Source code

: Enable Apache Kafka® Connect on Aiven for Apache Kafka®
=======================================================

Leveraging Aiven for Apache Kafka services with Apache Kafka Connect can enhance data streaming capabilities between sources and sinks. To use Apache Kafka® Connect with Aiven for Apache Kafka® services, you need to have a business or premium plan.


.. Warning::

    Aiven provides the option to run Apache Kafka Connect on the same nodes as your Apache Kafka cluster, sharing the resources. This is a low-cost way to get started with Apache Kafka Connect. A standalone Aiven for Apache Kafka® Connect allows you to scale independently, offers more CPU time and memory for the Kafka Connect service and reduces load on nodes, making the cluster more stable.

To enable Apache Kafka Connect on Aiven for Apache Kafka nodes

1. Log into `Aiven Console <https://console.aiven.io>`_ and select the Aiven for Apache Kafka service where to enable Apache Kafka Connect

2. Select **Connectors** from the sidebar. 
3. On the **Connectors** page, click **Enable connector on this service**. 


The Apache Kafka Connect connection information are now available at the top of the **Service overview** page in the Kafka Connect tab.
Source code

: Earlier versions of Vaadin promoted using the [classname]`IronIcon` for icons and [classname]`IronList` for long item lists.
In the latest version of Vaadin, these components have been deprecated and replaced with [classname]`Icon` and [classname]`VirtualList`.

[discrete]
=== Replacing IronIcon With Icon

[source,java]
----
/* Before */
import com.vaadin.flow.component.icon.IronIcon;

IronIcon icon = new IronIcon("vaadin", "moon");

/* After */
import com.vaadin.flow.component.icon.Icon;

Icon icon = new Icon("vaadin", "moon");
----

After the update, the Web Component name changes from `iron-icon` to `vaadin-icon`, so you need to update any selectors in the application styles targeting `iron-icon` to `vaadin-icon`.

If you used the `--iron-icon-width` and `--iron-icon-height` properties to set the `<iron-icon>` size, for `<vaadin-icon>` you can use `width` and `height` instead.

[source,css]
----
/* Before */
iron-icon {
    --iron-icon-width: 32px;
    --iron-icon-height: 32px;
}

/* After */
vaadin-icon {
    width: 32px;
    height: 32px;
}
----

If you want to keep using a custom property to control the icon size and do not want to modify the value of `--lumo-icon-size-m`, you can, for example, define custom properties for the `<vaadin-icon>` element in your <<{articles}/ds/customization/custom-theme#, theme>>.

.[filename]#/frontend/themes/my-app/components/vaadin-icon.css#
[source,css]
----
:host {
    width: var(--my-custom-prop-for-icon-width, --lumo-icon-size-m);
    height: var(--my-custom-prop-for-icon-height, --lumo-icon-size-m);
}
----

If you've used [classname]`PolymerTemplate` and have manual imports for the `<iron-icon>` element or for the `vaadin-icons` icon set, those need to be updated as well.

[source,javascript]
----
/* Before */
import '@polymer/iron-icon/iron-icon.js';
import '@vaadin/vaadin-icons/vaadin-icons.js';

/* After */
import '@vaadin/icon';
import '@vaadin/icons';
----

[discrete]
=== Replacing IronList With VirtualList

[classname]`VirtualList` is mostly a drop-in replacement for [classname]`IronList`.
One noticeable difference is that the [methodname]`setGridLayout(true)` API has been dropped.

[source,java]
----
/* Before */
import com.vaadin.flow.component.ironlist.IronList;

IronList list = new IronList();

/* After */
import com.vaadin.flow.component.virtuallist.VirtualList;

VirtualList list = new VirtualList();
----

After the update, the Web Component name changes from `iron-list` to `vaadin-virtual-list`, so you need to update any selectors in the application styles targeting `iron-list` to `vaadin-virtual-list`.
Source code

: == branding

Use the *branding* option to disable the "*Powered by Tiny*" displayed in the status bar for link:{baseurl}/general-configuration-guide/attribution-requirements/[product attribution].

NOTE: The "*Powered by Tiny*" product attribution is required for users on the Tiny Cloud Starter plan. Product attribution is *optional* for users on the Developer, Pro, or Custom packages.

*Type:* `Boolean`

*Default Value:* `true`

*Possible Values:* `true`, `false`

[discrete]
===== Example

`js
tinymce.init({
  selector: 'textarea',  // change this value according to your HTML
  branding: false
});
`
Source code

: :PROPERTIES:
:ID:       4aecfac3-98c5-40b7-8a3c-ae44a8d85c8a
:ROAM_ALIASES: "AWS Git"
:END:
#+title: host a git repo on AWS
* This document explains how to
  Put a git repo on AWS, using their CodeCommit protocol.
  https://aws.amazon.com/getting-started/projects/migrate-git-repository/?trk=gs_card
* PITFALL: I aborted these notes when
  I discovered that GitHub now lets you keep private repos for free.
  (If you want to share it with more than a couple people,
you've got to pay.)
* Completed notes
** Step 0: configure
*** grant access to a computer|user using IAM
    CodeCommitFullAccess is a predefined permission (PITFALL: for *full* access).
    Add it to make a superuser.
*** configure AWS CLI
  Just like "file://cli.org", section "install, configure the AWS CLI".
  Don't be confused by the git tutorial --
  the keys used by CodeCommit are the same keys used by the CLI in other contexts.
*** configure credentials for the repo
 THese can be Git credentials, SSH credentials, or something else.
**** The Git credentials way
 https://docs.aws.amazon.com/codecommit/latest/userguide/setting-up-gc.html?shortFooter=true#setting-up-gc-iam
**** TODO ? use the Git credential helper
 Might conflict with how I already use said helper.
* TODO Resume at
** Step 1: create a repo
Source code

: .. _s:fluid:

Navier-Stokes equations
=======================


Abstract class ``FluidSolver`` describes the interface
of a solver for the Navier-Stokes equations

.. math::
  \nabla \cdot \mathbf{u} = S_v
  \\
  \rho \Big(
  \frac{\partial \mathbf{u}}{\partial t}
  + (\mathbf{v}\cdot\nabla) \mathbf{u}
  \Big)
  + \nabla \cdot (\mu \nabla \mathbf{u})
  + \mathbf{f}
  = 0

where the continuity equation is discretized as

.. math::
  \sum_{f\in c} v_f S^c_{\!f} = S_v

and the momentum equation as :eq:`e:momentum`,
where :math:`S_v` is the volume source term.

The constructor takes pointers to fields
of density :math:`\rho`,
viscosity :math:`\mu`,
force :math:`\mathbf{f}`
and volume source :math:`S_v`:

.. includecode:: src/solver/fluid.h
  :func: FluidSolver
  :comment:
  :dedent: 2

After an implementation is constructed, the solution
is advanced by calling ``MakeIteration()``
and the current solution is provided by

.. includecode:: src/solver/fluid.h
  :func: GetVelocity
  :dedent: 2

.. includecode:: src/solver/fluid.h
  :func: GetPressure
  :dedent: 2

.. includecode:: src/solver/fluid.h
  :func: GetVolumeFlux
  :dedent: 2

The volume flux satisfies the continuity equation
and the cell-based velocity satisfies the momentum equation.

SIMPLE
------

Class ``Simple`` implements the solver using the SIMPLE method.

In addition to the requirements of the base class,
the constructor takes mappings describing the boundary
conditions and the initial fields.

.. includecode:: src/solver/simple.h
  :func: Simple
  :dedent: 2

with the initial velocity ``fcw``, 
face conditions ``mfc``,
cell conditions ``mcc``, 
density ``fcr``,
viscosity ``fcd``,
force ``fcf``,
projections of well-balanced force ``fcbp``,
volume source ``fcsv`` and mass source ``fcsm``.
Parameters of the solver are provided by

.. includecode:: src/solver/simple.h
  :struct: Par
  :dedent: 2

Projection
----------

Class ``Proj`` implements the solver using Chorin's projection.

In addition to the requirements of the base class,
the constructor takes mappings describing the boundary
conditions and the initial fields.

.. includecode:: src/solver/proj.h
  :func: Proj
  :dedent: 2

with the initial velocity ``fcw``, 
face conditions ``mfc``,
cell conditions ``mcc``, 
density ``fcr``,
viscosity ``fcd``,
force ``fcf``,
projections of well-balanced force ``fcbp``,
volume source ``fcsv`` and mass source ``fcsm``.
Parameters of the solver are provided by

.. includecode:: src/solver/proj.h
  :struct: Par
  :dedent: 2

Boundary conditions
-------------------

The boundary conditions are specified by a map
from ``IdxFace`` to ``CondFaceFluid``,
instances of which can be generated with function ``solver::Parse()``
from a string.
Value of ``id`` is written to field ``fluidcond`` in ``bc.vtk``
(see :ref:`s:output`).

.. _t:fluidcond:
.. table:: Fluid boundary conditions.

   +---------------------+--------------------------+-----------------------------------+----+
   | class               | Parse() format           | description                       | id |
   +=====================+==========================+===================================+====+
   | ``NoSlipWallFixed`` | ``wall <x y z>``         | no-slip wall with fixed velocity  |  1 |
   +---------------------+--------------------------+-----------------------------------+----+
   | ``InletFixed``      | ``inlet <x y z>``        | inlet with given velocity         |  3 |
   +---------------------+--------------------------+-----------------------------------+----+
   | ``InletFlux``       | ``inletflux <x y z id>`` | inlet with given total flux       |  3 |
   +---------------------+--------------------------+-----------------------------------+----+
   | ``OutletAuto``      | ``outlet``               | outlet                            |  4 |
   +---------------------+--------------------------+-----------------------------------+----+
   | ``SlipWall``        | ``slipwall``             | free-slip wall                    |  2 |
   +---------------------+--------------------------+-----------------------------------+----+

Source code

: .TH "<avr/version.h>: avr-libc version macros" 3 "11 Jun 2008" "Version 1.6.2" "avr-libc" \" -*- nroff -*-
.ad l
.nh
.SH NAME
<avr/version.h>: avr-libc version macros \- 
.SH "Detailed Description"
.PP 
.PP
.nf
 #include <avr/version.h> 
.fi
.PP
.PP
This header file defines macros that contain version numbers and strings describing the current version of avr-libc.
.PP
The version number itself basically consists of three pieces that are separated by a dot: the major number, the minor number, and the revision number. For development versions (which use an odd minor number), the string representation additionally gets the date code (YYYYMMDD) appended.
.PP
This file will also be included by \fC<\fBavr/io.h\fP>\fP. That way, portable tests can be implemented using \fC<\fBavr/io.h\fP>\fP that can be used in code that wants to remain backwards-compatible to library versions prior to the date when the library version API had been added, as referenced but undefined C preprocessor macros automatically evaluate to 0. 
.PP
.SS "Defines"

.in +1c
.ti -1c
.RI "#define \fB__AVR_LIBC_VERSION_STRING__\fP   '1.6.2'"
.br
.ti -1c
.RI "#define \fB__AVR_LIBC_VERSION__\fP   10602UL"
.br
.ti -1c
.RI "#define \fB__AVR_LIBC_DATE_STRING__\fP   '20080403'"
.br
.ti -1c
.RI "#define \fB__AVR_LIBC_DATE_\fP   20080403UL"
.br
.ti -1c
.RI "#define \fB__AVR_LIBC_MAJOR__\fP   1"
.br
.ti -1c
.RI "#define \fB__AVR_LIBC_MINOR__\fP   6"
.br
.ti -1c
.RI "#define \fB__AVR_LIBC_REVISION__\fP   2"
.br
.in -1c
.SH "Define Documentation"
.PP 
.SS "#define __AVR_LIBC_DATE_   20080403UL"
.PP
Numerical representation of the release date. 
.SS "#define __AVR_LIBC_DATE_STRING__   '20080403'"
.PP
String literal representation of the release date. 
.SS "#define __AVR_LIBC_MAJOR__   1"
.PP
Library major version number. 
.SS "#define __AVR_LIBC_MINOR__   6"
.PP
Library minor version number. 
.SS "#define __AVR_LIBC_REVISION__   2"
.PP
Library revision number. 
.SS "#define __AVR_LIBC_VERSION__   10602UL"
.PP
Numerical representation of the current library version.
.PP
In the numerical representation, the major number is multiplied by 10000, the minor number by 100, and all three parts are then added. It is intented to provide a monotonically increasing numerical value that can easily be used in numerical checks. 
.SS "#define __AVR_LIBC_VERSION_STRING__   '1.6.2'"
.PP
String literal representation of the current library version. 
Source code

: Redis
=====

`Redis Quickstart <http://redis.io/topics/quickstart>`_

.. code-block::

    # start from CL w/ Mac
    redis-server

▸ Prompt
State the count of lines in the preceding listing that include the string "added". No other words belong in the answer.

▸ Result of this exercise
2